The Time We Have Taken
- First edition
- Author: Steven Carroll
- Language: English
- Publisher: Fourth Estate, Australia
- Publication date: 2007
- Publication place: Australia
- Media type: Print (Paperback)
- Pages: 327 pp
- ISBN: 0-7322-7836-8
- OCLC: 225253907

= The Time We Have Taken =

2007 novel by Steven Carroll

The Time We Have Taken is a 2007 novel by Australian author Steven Carroll.

It is the third in the Glenroy Series sequence of novels, following The Art of the Engine Driver and The Gift of Speed, which follow the development of an outer Melbourne suburb from the 1950s to the 1970s. This entry oi the series was followed by Spirit of Progress (2011), Forever Young (2015), and The Year of the Beast (2019).

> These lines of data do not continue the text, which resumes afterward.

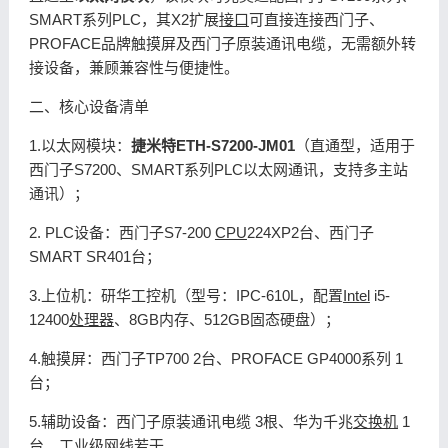
SMART系列PLC，其X2扩展
接口
可直接连接西门子、
PROFACE品牌触摸屏及西门子原装通讯电缆，无需额外转
接设备，兼顾兼容性与便捷性。
二、核心设备清单
1.以太网模块：
捷米特ETH-S7200-JM01
（直通型，适用于
西门子S7200、SMART系列PLC以太网通讯，支持多主站
通讯）；
2. PLC设备：西门子S7-200
CPU
224XP2台、西门子
SMART SR401台；
3.上位机：研华工控机（型号：IPC-610L，配置
Intel
i5-
12400
处理器
、8GB内存、512GB固态硬盘）；
4.触摸屏：西门子TP700 2台、PROFACE GP4000系列 1
台；
5.辅助设备：西门子原装通讯电缆 3根、华为千兆
交换机
1
台、工业级网线若干。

The novels have been described as a 'slow-moving, Proustian meditation on being and time' and 'a deeply satisfying encounter with the empty spaces that the suburb failed to fill both between people and inside them.'

==Awards==

- Commonwealth Writers Prize, South East Asia and South Pacific Region, Best Book, 2008: winner
- Miles Franklin Literary Award, 2008: winner
- Victorian Premier's Literary Award, The Vance Palmer Prize for Fiction, 2007: shortlisted
- The Age Book of the Year Award, Fiction Prize, 2007: shortlisted

==Reviews==

In The Age reviewer Michael McGirr noted that this series of novels "has the emotional stamina needed to draw life from the same characters over three independent novels". He concludes that the author "takes time to tell an untidy story with a gentle sense of wonder. His prose whispers loud."

Katharine England, writing in The Advertiser found that the "repetitive accretion of detail, like the brush strokes of a pointillist, the echoes within the novel and from book to book, the use of tenses which base time in the present but refer constantly to past and future, contribute to the hypnotic effect of the whole."